20190212_R4

Source: BBC Radio 4: Today

URL: N/A

Date: 12/02/2019

Event: "... it needs to be a large-scale transformation in how our societies and economies work"

Credit: BBC Radio 4

People:

    • Martha Kearney: Presenter, BBC Radio 4: Today Programme
    • Laurie Laybourn-Langton: Senior research fellow, IPPR

Martha Kearney: The changes to our environment are happening at an unprecedented pace, and politicians are failing to recognise it - that's the view of the IPPR, a centre-left think tank, in a report being published today. Well, let's talk now to Laurie Laybourn-Langton, senior research fellow at IPPR and lead author of the report. Good morning.

Laurie Laybourn-Langton: Good morning.

Martha Kearney: And you are looking at a range of factors, including climate change and biodiversity, loss of habitat.

Laurie Laybourn-Langton: Correct - we have been observing the warnings of the scientific community for a while and wanted to work out what it means for us in policy communities. And in bringing together a lot of the science, we concluded that political debates do not adequately recognise the scale of what we are doing to the environment. It's not just that we are disrupting the climate system, we are also degrading our soil, we are damaging the oceans, we are destroying species. This is happening at an unprecedented rate, in some cases faster than at any point in human history, in other cases more than in millions and millions of years, and the consequences of this are far more serious than are recognised in those debates. This isn't just about emaciated polar bears or plastics in the sea - this is about a high incidence of famine, it's about drought, it's about destabilisation of societies and economies, forced migration and, potentially, conflict.

Martha Kearney: And it's your view that politicians aren't paying enough heed to the kind of warnings of environmental scientists.

Laurie Laybourn-Langton: Yes, so and it's not just the warnings, it's a recognition as well of the kind of transformations that are needed. There are not small fixes that can be done here to sort out these enormous problems - it needs to be a large-scale transformation in how our societies and economies work, because a lot of the ways that they are built, that we've built them are causing a lot of this environmental breakdown.

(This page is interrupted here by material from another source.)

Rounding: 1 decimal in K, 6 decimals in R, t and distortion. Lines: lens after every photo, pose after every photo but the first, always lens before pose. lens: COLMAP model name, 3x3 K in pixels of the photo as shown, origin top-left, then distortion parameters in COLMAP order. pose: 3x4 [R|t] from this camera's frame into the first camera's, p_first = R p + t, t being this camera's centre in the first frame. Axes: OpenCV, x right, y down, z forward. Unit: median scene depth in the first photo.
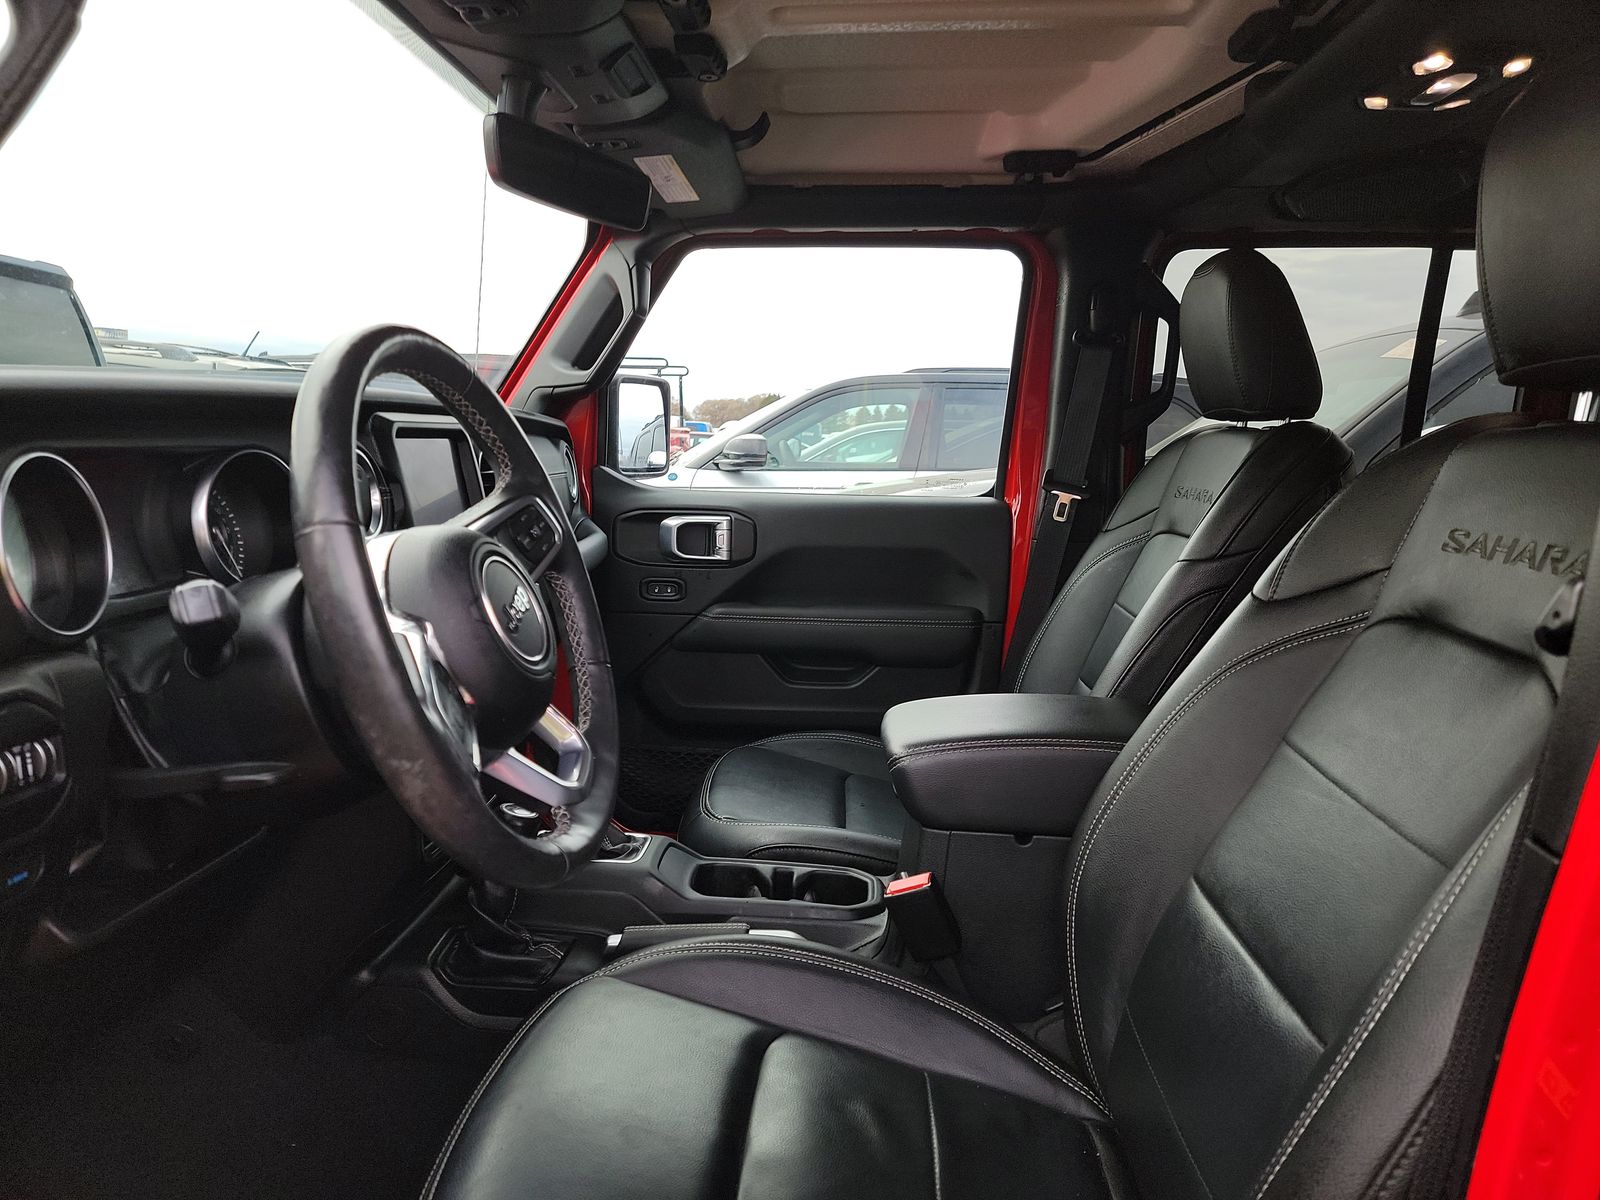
lens RADIAL K [[1105.5, 0, 800.0], [0, 1105.5, 600.0], [0, 0, 1]] dist [0.049832, -0.001974]
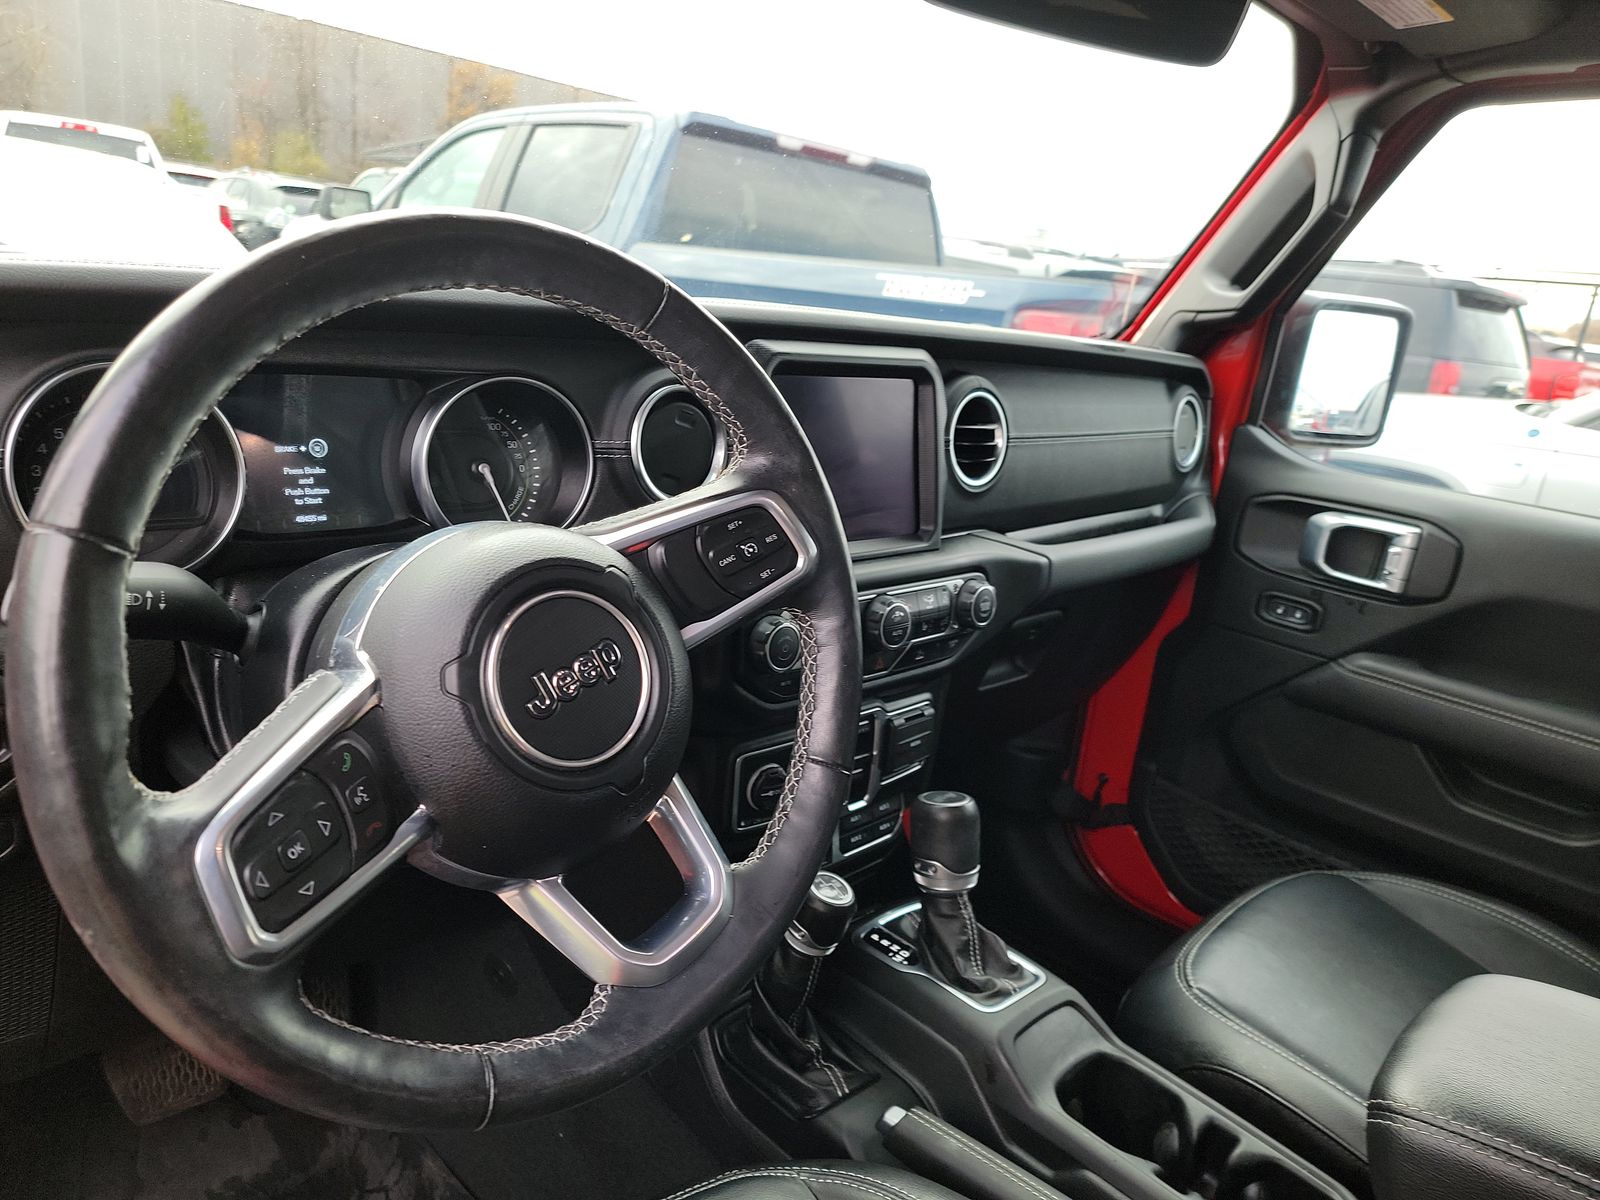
lens RADIAL K [[1099.8, 0, 797.4], [0, 1099.8, 593.1], [0, 0, 1]] dist [0.025417, -0.001691]
pose [[0.725331, 0.236825, -0.646381, 0.101633], [-0.184359, 0.971490, 0.149063, -0.068630], [0.663254, 0.011047, 0.748313, 0.267726]]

Martha Kearney: Now we got in touch with the Department for the Environment, DEFRA, and they gave us a statement saying that, you know, over 25 years, they've got a plan which will replenish depleted soils, rid our seas and rivers of the rubbish trashing our planet, cut greenhouse gas emissions, and so on.

Laurie Laybourn-Langton: Yeah, and there are a lot of these individual policies that have been effective in the past that I'm sure will be effective into the future, but this goes far deeper into the very way that our social and economic systems are constructed, and crucially we among other countries need to play a part in a great global effort to sort out these problems, and that can only be done if we work together. And one of the things that we bring out in the report is that we have enormous rates of inequality and other poor social and economic outcomes. We need to transform our economic systems to stop them destroying the environment and to become more just and to improve social and economic outcomes at the same time which is something we can definitely do, it definitely needs to go a step further to recognise that wider system wide transformation that's needed.

Martha Kearney: But when you look at the scale of the problems outlined in the report, like the number of floods increasing by 15 times since 2005, extinction rates increasing by a huge rate - are these reversible?

Laurie Laybourn-Langton: In some cases, some of the changes will not be reversible. They will take a very long time to - some of the impacts will last a very, very long time in the climate system - for example, it will last hundreds, thousands of years and beyond. This is where we are - and we need to respond quickly and quicker than we have in the past. I turned 30 recently and in my entire lifetime the scientific community have been warning world leaders to act - that has not happened to the scale required, and it needs to happen now.

Martha Kearney: Laurie Laybourn-Langton from the IPPR, thank you.